## [Tugas yang Dikerjakan]
Kutip tanpa perubahan baris-baris data mulai dari awal data hingga baris yang memuat "scientific name: Procyon lotor", termasuk baris itu sendiri.

## [Catatan Dataset]
● ● ● ● ● ● ●

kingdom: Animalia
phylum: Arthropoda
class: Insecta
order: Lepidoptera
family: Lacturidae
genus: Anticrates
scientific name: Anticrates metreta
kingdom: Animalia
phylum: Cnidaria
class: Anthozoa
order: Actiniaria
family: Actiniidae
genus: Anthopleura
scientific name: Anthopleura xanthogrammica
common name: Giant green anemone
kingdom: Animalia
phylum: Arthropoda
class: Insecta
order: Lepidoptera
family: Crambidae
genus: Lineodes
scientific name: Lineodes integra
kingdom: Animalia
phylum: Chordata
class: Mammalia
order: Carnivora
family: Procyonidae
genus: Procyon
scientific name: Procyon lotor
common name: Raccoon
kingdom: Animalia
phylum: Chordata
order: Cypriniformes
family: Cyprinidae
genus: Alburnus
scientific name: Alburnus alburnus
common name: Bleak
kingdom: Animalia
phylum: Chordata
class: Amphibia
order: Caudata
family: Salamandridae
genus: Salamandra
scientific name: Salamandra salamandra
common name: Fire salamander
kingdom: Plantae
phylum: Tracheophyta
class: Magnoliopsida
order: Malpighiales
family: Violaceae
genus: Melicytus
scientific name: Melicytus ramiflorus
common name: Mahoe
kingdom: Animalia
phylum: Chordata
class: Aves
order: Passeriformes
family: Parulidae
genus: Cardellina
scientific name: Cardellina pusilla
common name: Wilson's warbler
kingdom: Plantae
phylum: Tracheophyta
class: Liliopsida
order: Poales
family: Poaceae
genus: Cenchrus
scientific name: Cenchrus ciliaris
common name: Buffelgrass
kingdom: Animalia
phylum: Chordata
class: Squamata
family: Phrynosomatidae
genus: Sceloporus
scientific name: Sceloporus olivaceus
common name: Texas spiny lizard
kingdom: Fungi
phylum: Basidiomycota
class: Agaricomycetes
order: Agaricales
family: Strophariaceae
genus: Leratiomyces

● ● ● ● ● ● ●

## [Jawaban yang Diharapkan]
kingdom: Animalia
phylum: Arthropoda
class: Insecta
order: Lepidoptera
family: Lacturidae
genus: Anticrates
scientific name: Anticrates metreta
kingdom: Animalia
phylum: Cnidaria
class: Anthozoa
order: Actiniaria
family: Actiniidae
genus: Anthopleura
scientific name: Anthopleura xanthogrammica
common name: Giant green anemone
kingdom: Animalia
phylum: Arthropoda
class: Insecta
order: Lepidoptera
family: Crambidae
genus: Lineodes
scientific name: Lineodes integra
kingdom: Animalia
phylum: Chordata
class: Mammalia
order: Carnivora
family: Procyonidae
genus: Procyon
scientific name: Procyon lotor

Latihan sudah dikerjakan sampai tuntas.